Потребовалось несколько мгновений для того, чтобы смысл Марковых слов дошел до сознания доктора. Когда же это произошло, черты лица мистер Уильяма Холла вторично претерпели существенные изменения: в них отразилось недоверие и негодование, причем в равных долях.
— Наверняка, прежде чем девушку отослали прочь, вы ее осмотрели, — отозвался Марк. — Держу пари, с вами подробно проконсультировались и только потом отправили ее в Вороний Край, где она и произвела на свет ребенка в условиях весьма приватных. Кроме того, я готов поручиться, что вы подозревали об истинной роли моего отца во всем этом деле. Вот я и говорю: каким махровым лицемерием было послать вызов Тому Доггеру, в то время как в затруднительное положение девушку вверг не кто иной, как мой отец!
Доктор Холл покачал головой. Его бледно-голубые глаза так и буравили Марка — и кто бы ждал от них этакой силы!

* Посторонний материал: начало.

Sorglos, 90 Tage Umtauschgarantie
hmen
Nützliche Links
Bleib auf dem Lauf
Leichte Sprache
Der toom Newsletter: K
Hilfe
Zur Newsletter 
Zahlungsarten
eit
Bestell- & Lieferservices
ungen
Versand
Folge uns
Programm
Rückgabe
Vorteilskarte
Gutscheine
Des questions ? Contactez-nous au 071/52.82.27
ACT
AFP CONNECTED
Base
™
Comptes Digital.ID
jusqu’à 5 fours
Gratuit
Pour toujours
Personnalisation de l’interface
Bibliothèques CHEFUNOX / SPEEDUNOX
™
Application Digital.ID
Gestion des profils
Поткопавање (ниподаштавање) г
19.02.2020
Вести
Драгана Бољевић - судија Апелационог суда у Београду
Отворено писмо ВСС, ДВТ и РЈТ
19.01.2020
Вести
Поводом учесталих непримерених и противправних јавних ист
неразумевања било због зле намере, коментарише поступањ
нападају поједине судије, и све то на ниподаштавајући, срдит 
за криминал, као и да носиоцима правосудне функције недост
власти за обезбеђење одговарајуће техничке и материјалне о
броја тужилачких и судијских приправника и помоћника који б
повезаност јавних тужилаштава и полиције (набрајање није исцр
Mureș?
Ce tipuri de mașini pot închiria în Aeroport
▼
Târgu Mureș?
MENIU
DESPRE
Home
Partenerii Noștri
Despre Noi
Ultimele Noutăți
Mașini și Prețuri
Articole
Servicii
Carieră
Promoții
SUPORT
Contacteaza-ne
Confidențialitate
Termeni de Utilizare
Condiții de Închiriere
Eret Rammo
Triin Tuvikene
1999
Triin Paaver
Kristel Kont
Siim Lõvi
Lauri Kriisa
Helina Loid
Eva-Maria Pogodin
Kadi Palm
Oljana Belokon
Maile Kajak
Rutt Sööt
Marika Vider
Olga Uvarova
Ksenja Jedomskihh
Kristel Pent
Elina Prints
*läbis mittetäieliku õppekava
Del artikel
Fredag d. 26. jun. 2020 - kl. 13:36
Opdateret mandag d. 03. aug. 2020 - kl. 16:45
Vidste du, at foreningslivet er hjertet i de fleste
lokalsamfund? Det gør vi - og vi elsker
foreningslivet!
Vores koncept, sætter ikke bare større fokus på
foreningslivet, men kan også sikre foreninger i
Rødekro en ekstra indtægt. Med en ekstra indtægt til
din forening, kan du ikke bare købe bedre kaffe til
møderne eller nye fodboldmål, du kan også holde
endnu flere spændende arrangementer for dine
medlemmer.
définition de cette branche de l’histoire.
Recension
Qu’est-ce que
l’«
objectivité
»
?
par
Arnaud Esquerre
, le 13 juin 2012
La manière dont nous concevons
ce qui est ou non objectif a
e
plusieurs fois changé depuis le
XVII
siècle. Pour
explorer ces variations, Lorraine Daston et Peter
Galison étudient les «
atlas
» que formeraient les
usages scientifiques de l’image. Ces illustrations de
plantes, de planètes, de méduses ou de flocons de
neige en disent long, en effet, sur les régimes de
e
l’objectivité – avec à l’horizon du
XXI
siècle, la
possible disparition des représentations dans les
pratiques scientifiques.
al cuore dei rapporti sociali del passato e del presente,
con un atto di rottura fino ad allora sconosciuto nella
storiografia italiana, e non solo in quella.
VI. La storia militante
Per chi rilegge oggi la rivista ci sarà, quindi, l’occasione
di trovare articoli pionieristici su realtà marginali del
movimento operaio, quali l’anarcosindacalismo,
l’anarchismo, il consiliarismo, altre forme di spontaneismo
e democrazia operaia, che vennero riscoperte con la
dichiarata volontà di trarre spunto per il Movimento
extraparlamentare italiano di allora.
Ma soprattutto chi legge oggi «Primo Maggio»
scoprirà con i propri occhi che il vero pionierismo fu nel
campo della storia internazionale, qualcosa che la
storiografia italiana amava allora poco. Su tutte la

— Вы глубоко не правы, в корне заблуждаетесь, вопиюще несправедливы и непочтительны к памяти вашего отца. Ваше предположение меня просто шокирует! Как джентльмен и врач могу вас заверить: ваш отец не имел ни малейшего отношения к «затруднительному положению» мисс Марчант, как вы изволили выразиться, — а уж если к этой истории и причастен, то никак не предложенным вами образом! Об этом не идет и речи! Господи милосердный, Марк, ваш отец был честнейшим, добродетельнейшим, благороднейшим джентльменом, одним из достойнейших известных мне людей. Он рисковал собственной жизнью ради того, чтобы защитить честь молодой особы!
— Или скорее то, что от нее осталось, — рассмеялся сквайр. Ответ доктора разбередил ему душу, так что Марк отчасти усомнился в своей гипотезе, однако сдавать своих позиций упрямец не желал. — Это была ложь, и Ральф Тренч сам отлично это знал. Ведь именно мой отец позаботился о том, чтобы отправить девушку в Вороний Край, — станете отрицать?
— Разумеется, не стану: именно он и позаботился. Более того, взял на себя все хлопоты: у него остались связи с известного рода благотворительными заведениями в этом городе. Вмешательство сквайра избавило викария от страшного, непосильного бремени в час тяжких испытаний для всего его дома; благодаря Ральфу Тренчу все было сделано быстро и тактично.
— А что сталось с ребенком мисс Марчант? — вмешался Оливер; этот вопрос весьма его занимал. — Он родился-таки в срок? И выжил ли?
— Не могу сказать: ни Ральф Тренч, ни викарий не сочли возможным поделиться этими сведениями хоть с кем-то за пределами семьи. Все, что я в силах сообщить вам, сводится к следующему: мисс Марчант поместили в родильный дом в Рипплгейте — полагаю, вам, мистер Лэнгли, это место известно, вы же в Вороньем Крае живете, в конце концов, — с заведующим этим заведением я был слегка знаком еще в пору студенчества. Там-то ребенок и появился на свет. А в должный срок его отдали на воспитание некоей бездетной чете через одно из филантропических обществ.
— Значит, дитя выжило?
— Дитя, как я понимаю, приняли в респектабельный дом; хотя суждено ли было этому ребенку выйти из пеленок и повзрослеть, сказать не в силах. Корь, скарлатина, коклюш… эти недуги респектабельные дома не чтут, мистер Лэнгли, и всякий год пожинают обильную жатву.
— Но кто у мисс Марчант родился, девочка или мальчик? — полюбопытствовал Оливер.
Доктор не знал и этого. Покойный сквайр почти ничего не сообщил ему о дальнейшей судьбе младенца; Ральф Тренч был убежден, что чем меньше людей посвящены в подоплеку истории, тем лучше. Он заверил викария, что все по возможности останется тайной и что для ребенка подыщут достойных приемных родителей, способных воспитать малыша в христианском духе. Марчантам пришлось вдвойне тяжко: им не суждено было увидеть внука или внучку ни в момент появления на свет, ни в течение оставшихся им считанных дней жизни; а в придачу еще и подозрения соседей в том, что касается дочери! До чего трагично, объявил доктор, что в конце концов девушка покончила с собой, верно, не вынесла каждодневной пытки: сознавать в сердце своем, что за жестокие мысли рождаются в сознании односельчан при взгляде на нее, а ведь люди эти когда-то приходились ей друзьями и близкими знакомыми!